#### Exercise:
What lines of the data below include the word "باشید"? Report them by copying each.

====== Information given ======

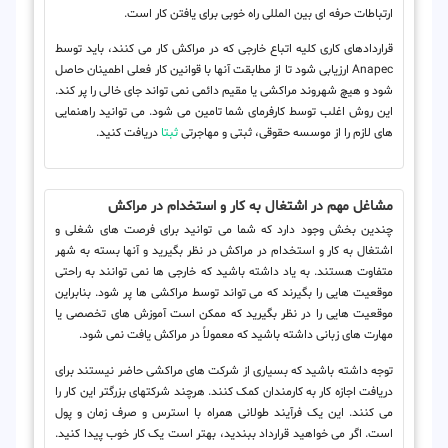
ارتباطات حرفه ای بین المللی راه خوبی برای یافتن کار است.
قراردادهای کاری کلیه اتباع خارجی که در مراکش کار می کنند، باید توسط
Anapec ارزیابی شود تا از مطابقت آنها با قوانین کار فعلی اطمینان حاصل
شود و هیچ شهروند مراکشی یا مقیم دائمی نمی تواند جای خالی را پر کند.
این روش اغلب توسط کارفرمای شما تامین می شود. می توانید راهنمایی
های لازم را از موسسه حقوقی، ثبتی و مهاجرتی
ثبتا
دریافت کنید.
مشاغل مهم در اشتغال به کار و استخدام در مراکش
چندین بخش وجود دارد که شما می توانید برای فرصت های شغلی و
اشتغال به کار و استخدام در مراکش در نظر بگیرید و آنها بسته به شهر
متفاوت هستند. به یاد داشته باشید که خارجی ها نمی توانند به راحتی
موقعیت هایی را بگیرند که می تواند توسط مراکشی ها پر شود. بنابراین
موقعیت هایی را در نظر بگیرید که ممکن است آموزش های تخصصی یا
مهارت های زبانی داشته باشید که معمولاً در مراکش یافت نمی شود.
توجه داشته باشید که بسیاری از شرکت های مراکشی حاضر نیستند برای
دریافت اجازه کار به کارمندان کمک کنند. هرچند شرکتهای بزرگتر این کار را
می کنند. این یک فرآیند طولانی همراه با استرس و صرف زمان و پول
است. اگر می خواهید قرارداد ببندید، بهتر است یک کار خوب پیدا کنید.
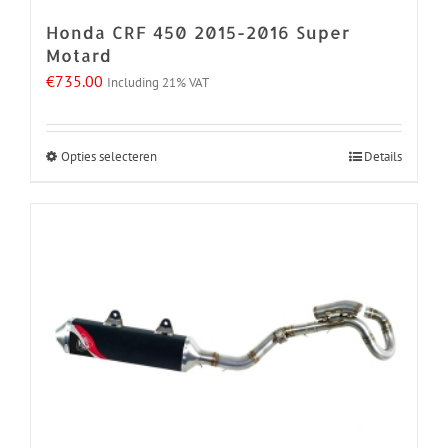
Honda CRF 450 2015-2016 Super
Motard
€
735.00
Including 21% VAT
Opties selecteren
Details
Dit
product
heeft
meerdere
variaties.
Deze
optie
kan
gekozen
worden
op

======

#### Completed task:
متفاوت هستند. به یاد داشته باشید که خارجی ها نمی توانند به راحتی
مهارت های زبانی داشته باشید که معمولاً در مراکش یافت نمی شود.
توجه داشته باشید که بسیاری از شرکت های مراکشی حاضر نیستند برای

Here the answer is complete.